Depression is common among patients with high blood pressure (also called hypertension), heart disease and stroke, and this is the first study to systematically investigate whether individual blood pressure medications might influence the risk of developing depression.
“It was highly surprising that none of the 41 most-used anti-hypertensives was associated with increased risk of developing depression and that some within each of the three classes of anti-hypertensives showed protective effects against depression,” said Lars Vedel Kessing, M.D., D.M.Sc., lead author of the study and professor of psychiatry at the Psychiatric Center Copenhagen and the University of Copenhagen, Faculty of Health and Medical Sciences in Denmark.
Researchers analyzed real-life data on more than 3.7 million adults who took any of the 41 most-commonly prescribed high blood pressure medications, as reported in health records across several Danish health registries from 2005 to 2015. Thirty-seven of these medications are approved for use in the U.S. by the U.S. Food and Drug Administration.

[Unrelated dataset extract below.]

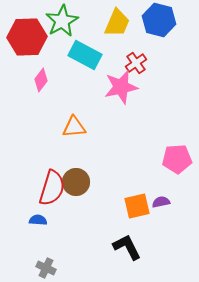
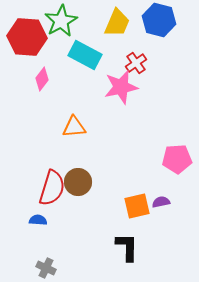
green star: moved 1 px left
red hexagon: rotated 6 degrees clockwise
pink diamond: moved 1 px right, 1 px up
brown circle: moved 2 px right
black L-shape: rotated 28 degrees clockwise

Patients who had been diagnosed with depression or previously prescribed antidepressants were excluded.
The four main categories of blood pressure-lowering medications were reviewed: angiotensin agents (angiotensin converting enzyme inhibitors, ACE inhibitors and angiotensin II receptor blockers, or ARBs); calcium antagonists; beta-blockers; and diuretics.
The analysis found:
- None of the 41 most common high blood pressure medications increased the risk of depression.
- Nine medications – a few within each category – significantly lowered depression risk: 2 of 16 angiotensin agents, 3 of 10 calcium antagonists and 4 of 15 beta-blockers.
- Diuretic medications showed no impact on depression risk.
The nine individual high blood pressure medications found to significantly lower depression risk are enalapril and ramipril (angiotensin agents); amlodipine, verapamil and verapamil combinations (calcium antagonists); and propranolol, atenolol, bisoprolol and carvedilol (beta-blockers). All nine are approved for prescribing in the U.S.
“It is possible that the mechanism involved in decreasing the risk of depression is the anti-inflammatory effect among these nine medications,” Kessing continued. “In the future, it will be important to compare the inflammatory properties of these nine hypertensives that lowered depression risk.” (Low-grade inflammation is common in high blood pressure and heart disease, as well as in depression.)
“Our study’s findings could help guide prescriptions for patients with high blood pressure who are at risk of developing depression, those with prior depression or anxiety, and patients with a family history of depression,” said Kessing. “However, if a patient is doing well with their current blood pressure prescription, there is no reason to switch. If depression develops, a medication switch may be considered to one of the nine anti-hypertensive medications that lowered depression risk.”
The findings of this study are likely generalizable to other populations. However, limitations of the study include it relied on a clinical diagnosis of depression, that it was not a controlled clinical trial that randomly selected which medication patients receive, and that the impact on depression risk was analyzed for each high blood pressure medication individually; they were not tested side by side or as combinations of one or more other antihypertensive medications.
Co-authors are Helene Charlotte Rytgaard, M.Sc., Ph.D.; Claus Thorn Ekstroem, M.Sc., Ph.D.; Christian Torp-Pedersen, M.D., D.M.Sc.; Michael Berk, M.D., Ph.D.; and Thomas Alexander Gerds, M.Sc., Ph.D. Author disclosures are listed in the manuscript.
The study was funded by the Danish National Research Foundation.